One of the first steps toward good stress management is understanding how you react to stress -- and making changes if necessary. Take an honest look at how you react to stress and then adopt or modify stress management techniques to make sure the stress in your life doesn't lead to health problems.
Of course, their effectiveness depends on the type of stressor, the particular individual, and the circumstances.
For example, if you think about the way your friends deal with stressors like exams, you will see a range of different coping responses. Some people will pace around or tell you how worried they are, others will pester their teachers for clues.
Coping Responses
There are two types of coping responses: problem-focused and emotion-focused.
Problem-focused coping targets the causes of stress in practical ways which tackles the problem or stressful situation that is causing stress, consequently directly reducing the stress.
Problem-focused strategies include:
- Take control
- Seek information (research)
- Evaluate the pros and cons
Problem focused strategies do not work in all situations. For example, if you have experienced the death of a loved one, dealing with feelings of grief will require emotion focused coping.
Emotion-focused coping involves trying to reduce the negative emotional responses associated with stress such as embarrassment, fear, anxiety, depression and frustration.
This may be the only realistic option when the source of stress is outside the person's control.
Drug therapy can be seen as emotion focused coping as it focuses on the arousal caused by stress and not the problem.
Emotion focused strategies include:
- Meditation or prayer
- Journaling
- Positive thinking
- Keeping busy
Negative coping or defensive coping is usually using socially unacceptable behaviors.
Substance abuse is one of the unfortunate ways that people try to deal with or avoid stress in a negative way. Unfortunately this only adds to the problems and does not reduce the stress.
Another negative coping mechanism is aggression. People under stress have heightened anger and hostility and they may take out this aggression on others in an abusive way.
A third negative coping mechanism is withdrawl from friends and family. This withdrawl can reach its ultimate when the person considers or actually attempts suicide.
Sigmund Freud gave us the defense mechanisms (you learned about these earlier) that are behaviors that help cope with stress.

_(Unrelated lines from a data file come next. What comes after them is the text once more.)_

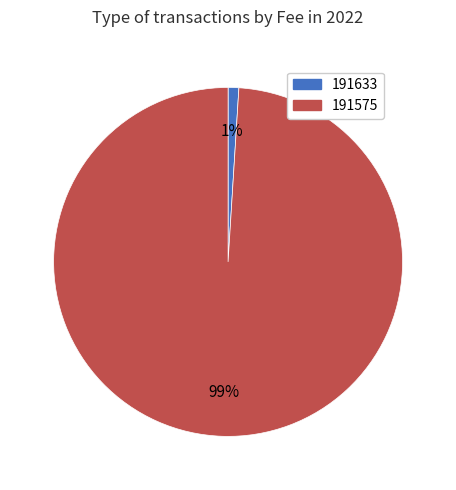

What percentage is the 191633 slice, to the nearest percent?

1%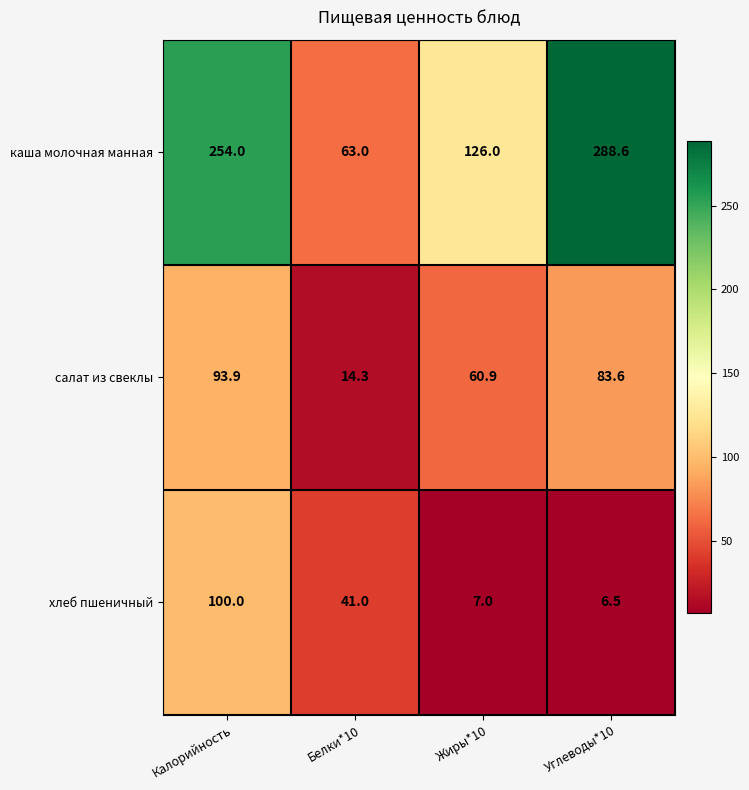

At which label does хлеб пшеничный first exceed 41?

Калорийность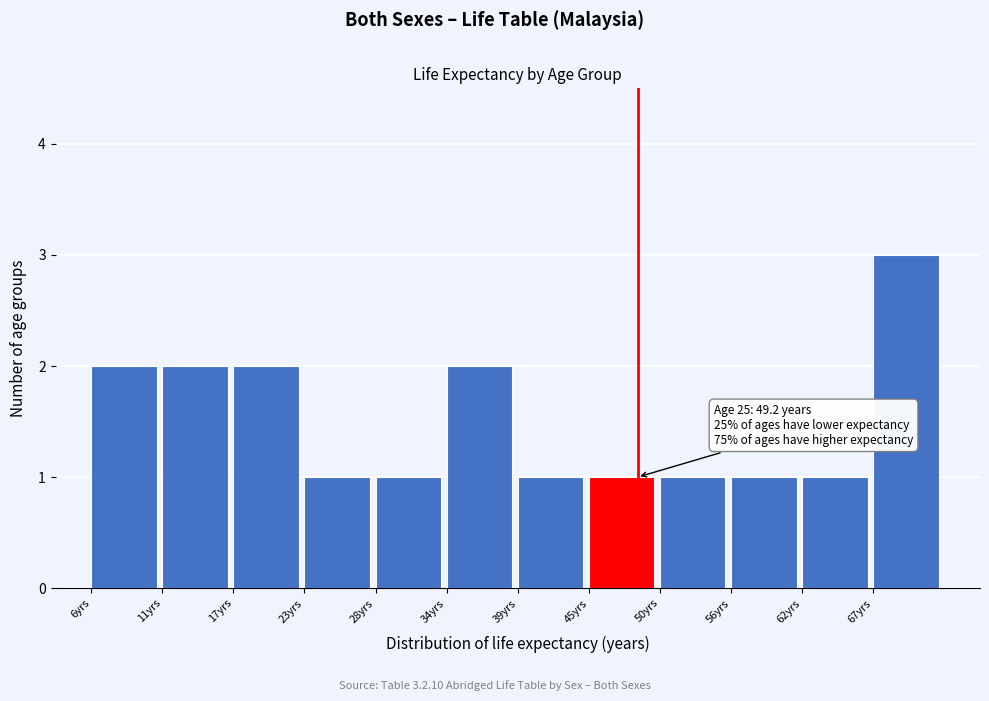

Reading left to right, extract all data points from this chart.

2	2	2	1	1	2	1	1	1	1	1	3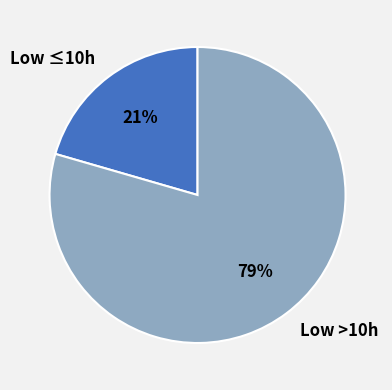

Does any single category account for the majority?

Yes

They are negative if they continue and we don't face the stressors in our lives. They are positive if they are used to give us a short break from stress to regroup, deal with and eliminate the stress.
Read "Positive Coping Strategies" to learn how to turn stressors into positive coping strategies.
Psychological Wellness
In this lesson we have looked at positive coping strategies to help us deal with stress. They include, focusing on the positive, meditation or prayer, journaling, and keeping busy. Those are also ways to promote psychological wellness.